Papua – Di daerah-daerah terpencil Papua, di mana medan dan infrastruktur sering menjadi tantangan besar, Program Makan Bergizi Gratis (MBG) membawa secercah harapan. Melalui komitmen Badan Gizi Nasional (BGN), dukungan tokoh masyarakat, dan manfaat nyata untuk siswa serta ibu hamil, MBG berupaya menjamin bahwa generasi muda di Papua tidak tertinggal dalam akses gizi.
BGN telah menetapkan Papua sebagai wilayah prioritas dalam pelaksanaan MBG, terutama di daerah 3T (Terdepan, Terluar, Terpencil). Dalam kunjungan kerjanya ke Nabire, Provinsi Papua Tengah, Kepala BGN Dadan Hindayana, menegaskan perlunya percepatan pembukaan dapur MBG di wilayah-wilayah ini.
Hingga Agustus 2025, tercatat sebanyak 101 Satuan Pelayanan Pemenuhan Gizi (SPPG) telah beroperasi di seluruh wilayah Papua dari target 414 unit yang harus dibangun. Artinya, baru sekitar 25 persen dari jumlah itu yang benar-benar berfungsi.
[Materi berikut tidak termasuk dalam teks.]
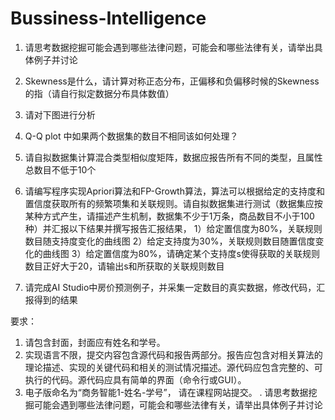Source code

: # Bussiness-Intelligence

1.	请思考数据挖掘可能会遇到哪些法律问题，可能会和哪些法律有关，请举出具体例子并讨论

2. Skewness是什么，请计算对称正态分布，正偏移和负偏移时候的Skewness的指（请自行拟定数据分布具体数值）

3. 请对下图进行分析

4. Q-Q plot 中如果两个数据集的数目不相同该如何处理？

5. 请自拟数据集计算混合类型相似度矩阵，数据应报告所有不同的类型，且属性总数目不低于10个

6. 请编写程序实现Apriori算法和FP-Growth算法，算法可以根据给定的支持度和置信度获取所有的频繁项集和关联规则。请自拟数据集进行测试（数据集应按某种方式产生，请描述产生机制，数据集不少于1万条，商品数目不小于100种）并汇报以下结果并撰写报告汇报结果，
1）给定置信度为80%，关联规则数目随支持度变化的曲线图
2）给定支持度为30%，关联规则数目随置信度变化的曲线图
3）给定置信度为80%，请确定某个支持度s使得获取的关联规则数目正好大于20，请输出s和所获取的关联规则数目

7. 请完成AI Studio中房价预测例子，并采集一定数目的真实数据，修改代码，汇报得到的结果

要求：
1. 请包含封面，封面应有姓名和学号。
2. 实现语言不限，提交内容包含源代码和报告两部分。报告应包含对相关算法的理论描述、实现的关键代码和相关的测试情况描述。源代码应包含完整的、可执行的代码。源代码应具有简单的界面（命令行或GUI）。
3. 电子版命名为“商务智能1-姓名-学号”， 请在课程网站提交。
.	请思考数据挖掘可能会遇到哪些法律问题，可能会和哪些法律有关，请举出具体例子并讨论
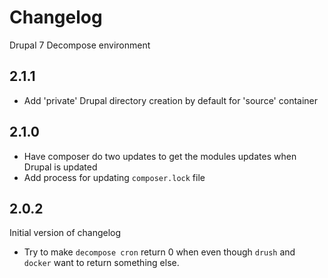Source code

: # Changelog

Drupal 7 Decompose environment

## 2.1.1

- Add 'private' Drupal directory creation by default for 'source' container

## 2.1.0

- Have composer do two updates to get the modules updates when Drupal is updated
- Add process for updating `composer.lock` file

## 2.0.2

Initial version of changelog

- Try to make `decompose cron` return 0 when even though `drush` and `docker` want to return something else.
“Di Papua sudah ada sebanyak 101 dari 414 SPPG yang harus ada. Jadi, sudah sekitar 25 persen. Namun, belum menjangkau daerah-daerah yang terpencil,” ujar Kepala BGN Dadan Hindayana.
BGN mengakui masih ada banyak daerah di Papua yang belum mendapatkan MBG karena kurangnya mitra pelaksana dan infrastruktur yang terbatas. “Jarang ada mitra mau masuk di Papua,” ungkap Dadan Hindayana saat menyampaikan tantangan pelaksanaan MBG di tanah Papua.
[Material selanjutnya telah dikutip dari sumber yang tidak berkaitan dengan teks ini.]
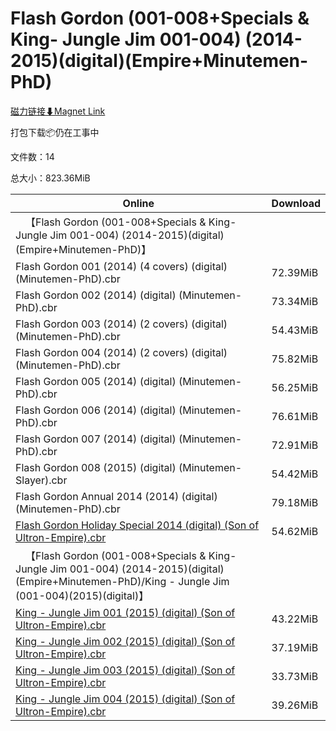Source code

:# Flash Gordon (001-008+Specials & King- Jungle Jim 001-004) (2014-2015)(digital)(Empire+Minutemen-PhD)

[磁力链接⬇Magnet Link](magnet:?xt=urn:btih:be00e71845dba035738106ec038763aae47494ba&dn=Flash%20Gordon%20%28001-008%2BSpecials%20%26%20King-%20Jungle%20Jim%20001-004%29%20%282014-2015%29%28digital%29%28Empire%2BMinutemen-PhD%29)

打包下载📦仍在工事中

文件数：14

总大小：823.36MiB

Online | Download
--- | ---
&emsp;【Flash Gordon (001-008+Specials & King- Jungle Jim 001-004) (2014-2015)(digital)(Empire+Minutemen-PhD)】 | 
Flash Gordon 001 (2014) (4 covers) (digital) (Minutemen-PhD).cbr | 72.39MiB
Flash Gordon 002 (2014) (digital) (Minutemen-PhD).cbr | 73.34MiB
Flash Gordon 003 (2014) (2 covers) (digital) (Minutemen-PhD).cbr | 54.43MiB
Flash Gordon 004 (2014) (2 covers) (digital) (Minutemen-PhD).cbr | 75.82MiB
Flash Gordon 005 (2014) (digital) (Minutemen-PhD).cbr | 56.25MiB
Flash Gordon 006 (2014) (digital) (Minutemen-PhD).cbr | 76.61MiB
Flash Gordon 007 (2014) (digital) (Minutemen-PhD).cbr | 72.91MiB
Flash Gordon 008 (2015) (digital) (Minutemen-Slayer).cbr | 54.42MiB
Flash Gordon Annual 2014 (2014) (digital) (Minutemen-PhD).cbr | 79.18MiB
[Flash Gordon Holiday Special 2014 (digital) (Son of Ultron-Empire).cbr](https://github.com/alicewish/markdown/blob/master/comic/Flash-Gordon-Holiday-Special-2014-digital-Son-of-Ultron-Empire-cbr.md) | 54.62MiB
&emsp;【Flash Gordon (001-008+Specials & King- Jungle Jim 001-004) (2014-2015)(digital)(Empire+Minutemen-PhD)/King - Jungle Jim (001-004)(2015)(digital)】 | 
[King - Jungle Jim 001 (2015) (digital) (Son of Ultron-Empire).cbr](https://github.com/alicewish/markdown/blob/master/comic/King-Jungle-Jim-001-2015-digital-Son-of-Ultron-Empire-cbr.md) | 43.22MiB
[King - Jungle Jim 002 (2015) (digital) (Son of Ultron-Empire).cbr](https://github.com/alicewish/markdown/blob/master/comic/King-Jungle-Jim-002-2015-digital-Son-of-Ultron-Empire-cbr.md) | 37.19MiB
[King - Jungle Jim 003 (2015) (digital) (Son of Ultron-Empire).cbr](https://github.com/alicewish/markdown/blob/master/comic/King-Jungle-Jim-003-2015-digital-Son-of-Ultron-Empire-cbr.md) | 33.73MiB
[King - Jungle Jim 004 (2015) (digital) (Son of Ultron-Empire).cbr](https://github.com/alicewish/markdown/blob/master/comic/King-Jungle-Jim-004-2015-digital-Son-of-Ultron-Empire-cbr.md) | 39.26MiB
Tidak hanya membangun infrastruktur dan layanan, BGN juga mengupayakan pendekatan persuasif dan dialog terbuka dengan tokoh adat, agama, dan pemuka masyarakat setempat. Keberadaan dialog ini penting agar program MBG diterima dengan baik, sesuai nilai budaya dan lokalitas.
Dalam dialog dengan pemerintah daerah dan pemangku kepentingan di Papua Tengah, Dadan menekankan bahwa menu MBG harus mengacu pada pangan lokal agar keberlanjutan menjadi mungkin. “Kami ingin membuat menu yang sesuai dengan potensi sumber daya lokal selain itu kami juga ingin supaya melalui program ini adanya peternak, petani dan nelayan lokal bisa berkembang,” katanya.
Aspek sensitivitas budaya juga diperhatikan: bahan makanan lokal dan menu khas daerah diambil sebagai salah satu cara agar anak-anak mau mengonsumsi makanan tersebut dan masyarakat merasa program ini milik mereka sendiri.